Tra le tante fosche notizie che ci stanno introducendo al terribile autunno in arrivo, la più tragica è quella che riporta oggi in prima pagina La Stampa: secondo l’Istat l’Italia è ultima per produttività, negli ultimi dieci anni è cresciuta meno che in tutti gli altri 27 Paesi dell’Unione eurpoea.
Notizia tragica perchè assolve perfino quei nostri imprenditori cafoni che, invece di investire in azienda, comprano panfili o vanno a lezione di golf. Non si può infatti pretendere che qualcuno, italiano o straniero che sia, venga ad investire dove non si guadagna invece che dove si guadagna. C’è sicuramente anche un’etica del lavoro (senso del dovere civico verso il proprio Paese, l’opposto del panfilo…) ma la molla è e resta l’opportunità del guadagno, perchè l’impresa non è la San Vincenzo. E nessuno di noi è talmente “patriottico” da andare a bere il caffè dove fa schifo e costa il doppio.
Questo è il nostro Paese: un bar dove il caffè è cattivo e costa troppo, con conseguenze disastrose sia per il guadagno del datore di lavoro che per lo stipendio del lavoratore che per i posti di lavoro.
Le ragioni per cui siamo il fanalino di coda della produttività sono molteplici: la tassazione troppo elevata, la burocrazia che soffoca e taglieggia inutilmente, la giustizia civile desaparecida. Però non possiamo fingere che non pesi moltissimo anche la cultura del posto fisso, la mentalità da art.18 che si è ormai consolidata tanto nel pubblico quanto nel privato.
Non c’è giornalista nel mondo anglosassone che non abbia un contratto a termine, che periodicamente viene rinnovato o meno, incrementato o ridotto nella retribuzione, a seconda della produttività dimostrata.
Perchè mai dovrebbe essere produttivo un docente italiano quando sa che – una volta in cattedra – si impegni oppure no nella didassi e nell’aggiornamento, avrà la progressione di stipendio e nessuno potrà comunque licenziarlo fino alla pensione. Non si esclude, ovviamente, il senso del dovere e l’amore per l’insegnamento del singolo, ma il sistema del posto fisso a prescindere è un autentica istigazione al fancazzismo.

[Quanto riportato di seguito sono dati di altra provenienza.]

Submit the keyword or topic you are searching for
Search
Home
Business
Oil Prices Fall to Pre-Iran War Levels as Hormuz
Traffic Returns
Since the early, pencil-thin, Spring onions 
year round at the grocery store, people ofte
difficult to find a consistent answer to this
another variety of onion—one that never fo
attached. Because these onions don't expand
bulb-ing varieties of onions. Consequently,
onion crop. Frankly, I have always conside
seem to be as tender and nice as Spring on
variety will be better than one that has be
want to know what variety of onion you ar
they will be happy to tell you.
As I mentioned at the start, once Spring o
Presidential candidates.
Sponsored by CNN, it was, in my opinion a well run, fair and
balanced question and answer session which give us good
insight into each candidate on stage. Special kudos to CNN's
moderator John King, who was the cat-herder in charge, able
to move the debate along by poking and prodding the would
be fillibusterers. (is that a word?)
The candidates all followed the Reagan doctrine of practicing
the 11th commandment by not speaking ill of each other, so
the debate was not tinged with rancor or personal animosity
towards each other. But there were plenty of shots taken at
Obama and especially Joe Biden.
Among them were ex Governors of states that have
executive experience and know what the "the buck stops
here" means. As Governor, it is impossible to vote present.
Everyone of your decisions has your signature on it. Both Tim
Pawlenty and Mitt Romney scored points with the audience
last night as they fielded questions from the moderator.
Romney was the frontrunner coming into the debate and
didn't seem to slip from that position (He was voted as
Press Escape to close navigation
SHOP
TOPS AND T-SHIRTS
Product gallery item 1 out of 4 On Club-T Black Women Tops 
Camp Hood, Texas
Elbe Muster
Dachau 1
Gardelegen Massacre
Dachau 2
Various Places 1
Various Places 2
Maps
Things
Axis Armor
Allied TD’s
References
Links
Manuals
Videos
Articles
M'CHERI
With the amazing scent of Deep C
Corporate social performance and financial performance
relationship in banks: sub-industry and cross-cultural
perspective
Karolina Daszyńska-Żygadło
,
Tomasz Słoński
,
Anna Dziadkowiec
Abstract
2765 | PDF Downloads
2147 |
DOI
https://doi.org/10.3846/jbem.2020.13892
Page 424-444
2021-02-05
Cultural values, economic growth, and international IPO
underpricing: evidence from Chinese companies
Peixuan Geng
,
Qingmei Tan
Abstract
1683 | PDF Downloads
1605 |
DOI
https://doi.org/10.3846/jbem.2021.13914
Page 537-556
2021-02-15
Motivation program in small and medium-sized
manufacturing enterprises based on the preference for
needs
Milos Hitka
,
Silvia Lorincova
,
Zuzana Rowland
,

Quando mai sarà produttiva l’amministrazione della giustizia finché qualunque magistrato – conduca una inchiesta complicatissima a Milano o svolga una routine da pretore di provincia, mandi in carcere Enzo Tortora o Totò Riina, lavori o si dia malato per dedicarsi alle regate – avrà comunque i suoi scatti di anzianità ed andrà in pensione – tutti quanti, migliaia quanti sono – con lo stipendio di Primo Presidente della Corte di Cassazione, cioè con il top della retribuzione prevista per il pubblico impiego italiano. Una retribuzione così elevata che il sindacato delle toghe la custodisce come il Terzo Segreto di Fatima…
A Londra ho incontrato il fratello di un vecchio amico. Per vent’anni ha lavorato nel mondo della finanza, poi non gli hanno più rinnovato il contratto. Lui, nel frattempo, si è messo a studiare storia e sta per laurearsi ora che ha più di cinquant’anni. Mi raccontava che intende dedicarsi all’insegnamento. In Inghilterra puoi farlo a qualunque età perchè ti valutano e, se ti ritangono idoneo, ti assumono. Ovviamente a tempo determinato. Anche nella scuola pubblica, aggiungeva, non esistono contratti uguali per tutti: c’è un preside e un consiglio di amministrazione che ti assume e ti paga sempre in base alle capacità.
C’è una crisi che sicuramente è crisi globale ma che, ciò non ostante, continua ad offrire opportunità in più nei Paesi meno ingessati, dove il merito e le capacità individuali vengono riconosciuti e comunque valutati a tempo determinato. A Londra perfino un matusa come me potrebbe essere messo alla prova, perchè i contratti di lavoro mai sono vincolanti come lo era il matrimonio prima della legge sul divorzio. Mentre qui qualche giovane (pochi) ancora lo assumono, ma non esiste impresa che “sposi” un quarantenne o un cinquantenne rimasto senza lavoro.
Risultato: la nostra non può che essere una produttività da posto fisso, l’ultima d’Europa.